In the displayed network, batch normalization is applied to both the first

self.layer1.add_module("BN1", nn.BatchNorm2d(num_features=16, eps=1e-05, momentum=0.1, affine=True, track_running_stats=True))

and the second layer

self.layer2.add_module("BN2", nn.BatchNorm2d(num_features=32, eps=1e-05, momentum=0.1, affine=True, track_running_stats=True))

with minimal modification from default arguments.

num_features

num_features=32

is a required argument that tells BatchNorm how many features are in the output of the function above it.

In the case of layer1 and layer2 in the displayed network

out_channels=32

this would be the output channels of their Conv2d functions.

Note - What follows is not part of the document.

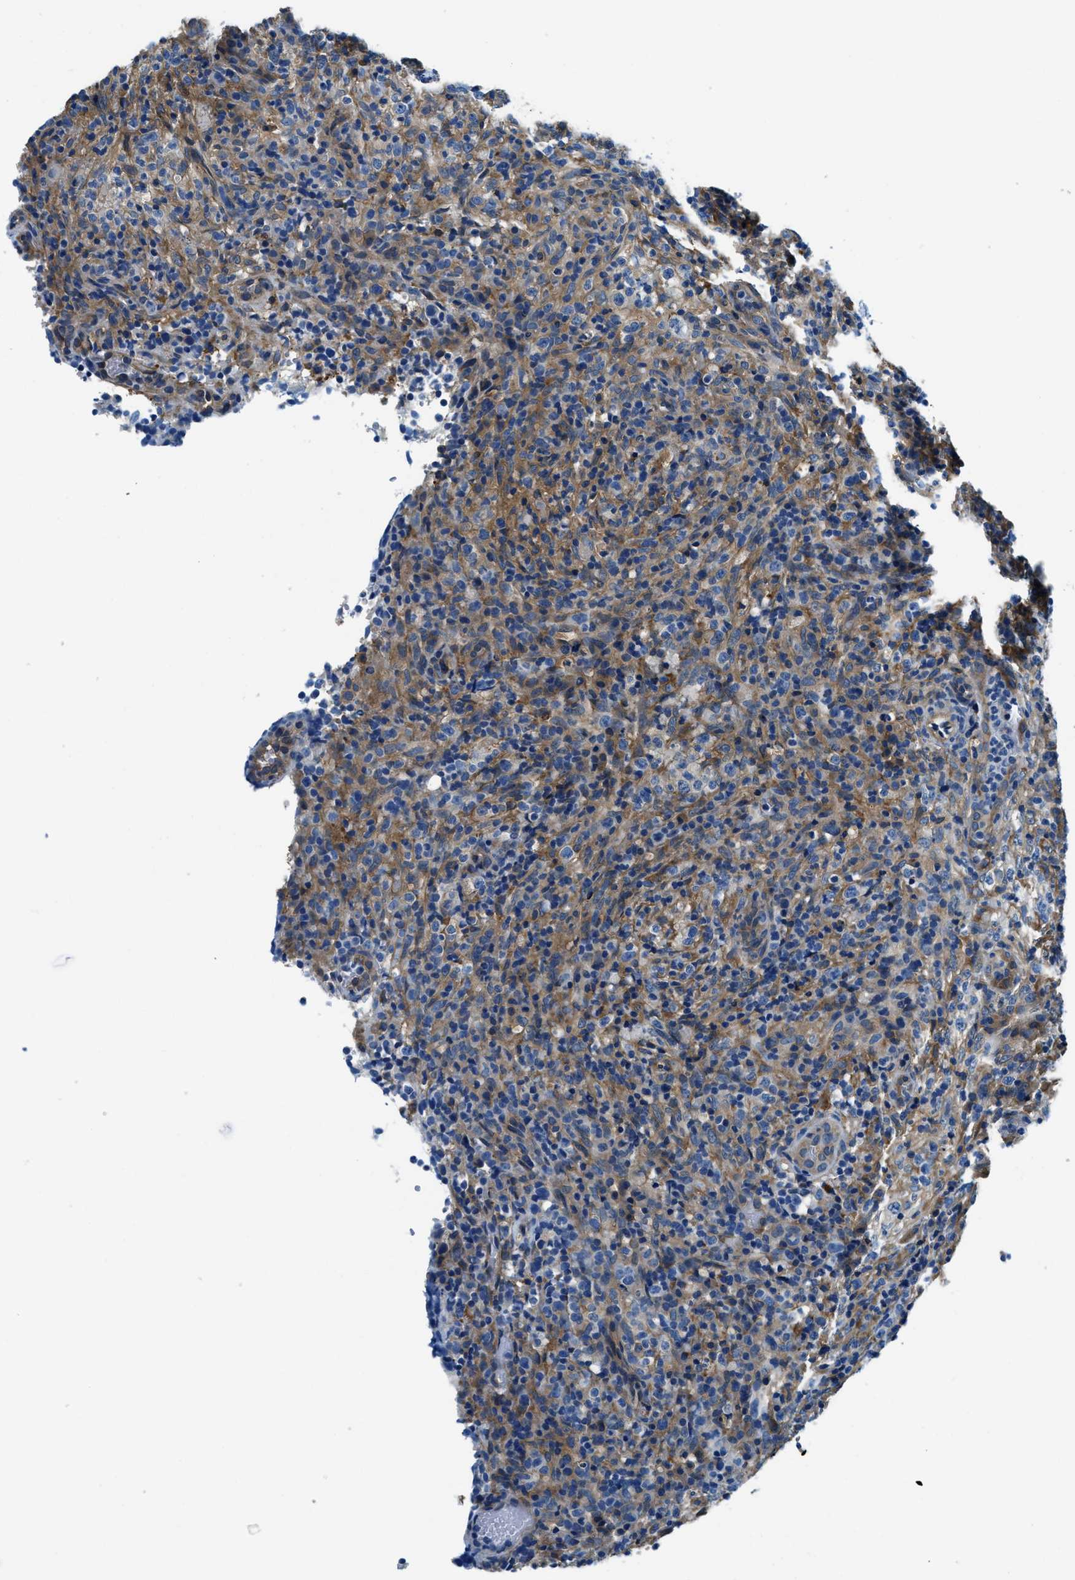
{"staining": {"intensity": "weak", "quantity": "<25%", "location": "cytoplasmic/membranous"}, "tissue": "lymphoma", "cell_type": "Tumor cells", "image_type": "cancer", "snomed": [{"axis": "morphology", "description": "Malignant lymphoma, non-Hodgkin's type, High grade"}, {"axis": "topography", "description": "Lymph node"}], "caption": "Malignant lymphoma, non-Hodgkin's type (high-grade) stained for a protein using immunohistochemistry (IHC) exhibits no positivity tumor cells.", "gene": "TWF1", "patient": {"sex": "female", "age": 76}}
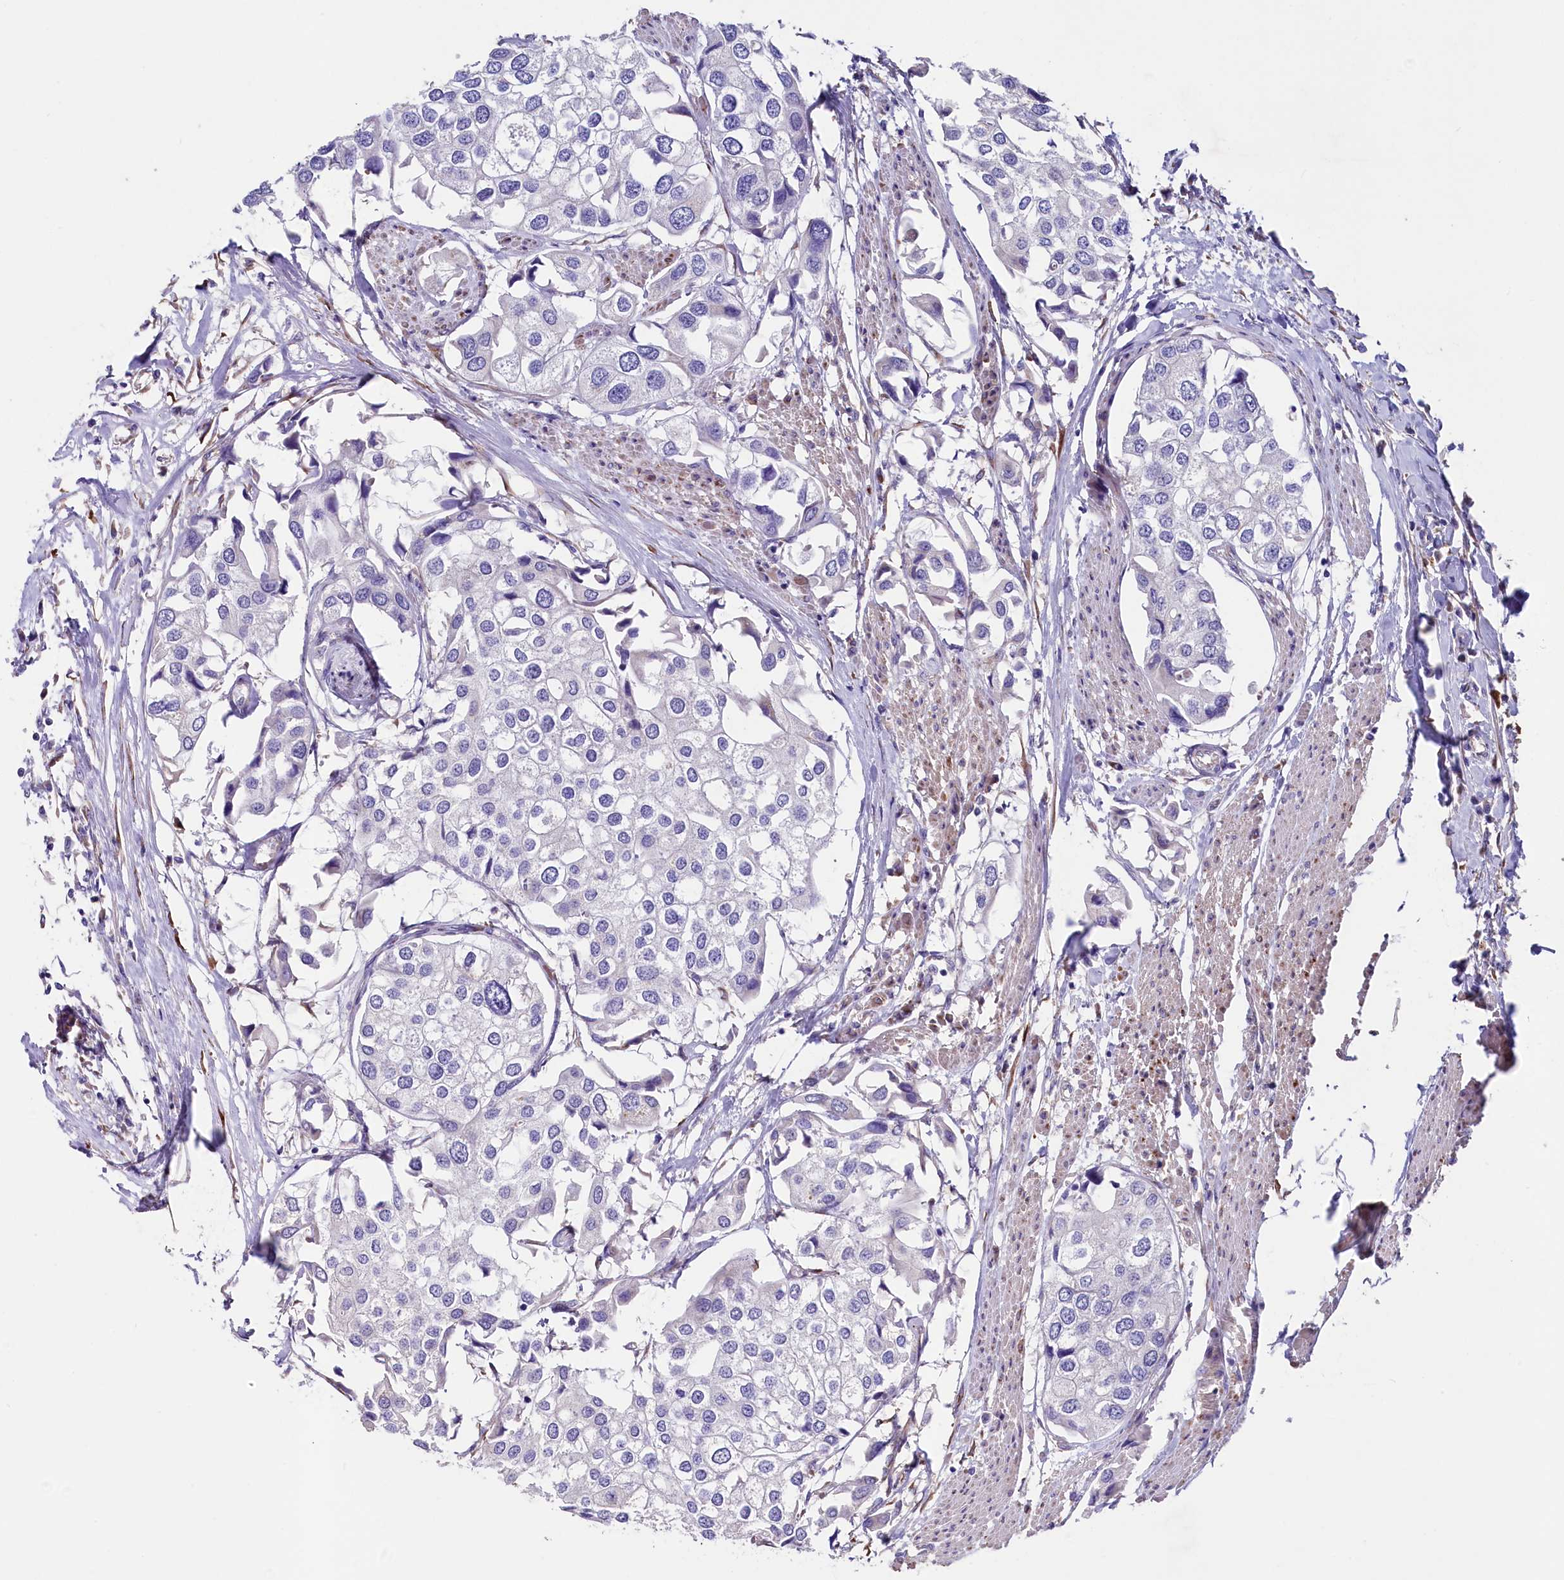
{"staining": {"intensity": "negative", "quantity": "none", "location": "none"}, "tissue": "urothelial cancer", "cell_type": "Tumor cells", "image_type": "cancer", "snomed": [{"axis": "morphology", "description": "Urothelial carcinoma, High grade"}, {"axis": "topography", "description": "Urinary bladder"}], "caption": "Immunohistochemistry of high-grade urothelial carcinoma shows no expression in tumor cells.", "gene": "GPR108", "patient": {"sex": "male", "age": 64}}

Channels are equivalent to features but channels is more commonly used when referring to image data sets as the original image has a certain number of colored channels.

eps or epsilon

eps=1e-05

is a value added to the denominator of the batch normalization calculation.

This is just to improve numerical stability and it should only be modified with good reason.

The BatchNorm function will keep a running estimate of its computed mean and variance during training for use during evaluation of the network.

This can be disabled by setting track_running_stats

track_running_stats=True

to False in which case, the batch statistics are calculated and used during evaluation as well.

The momentum argument

momentum=0.1

determines the rate at which the running estimates are updated.

If it is set to none, then the running estimates will be simple averaging.

Lastly, the affine argument

affine=True

when set to true indicates the BatchNorm should have learnable affine parameters.

The default value for affine is True.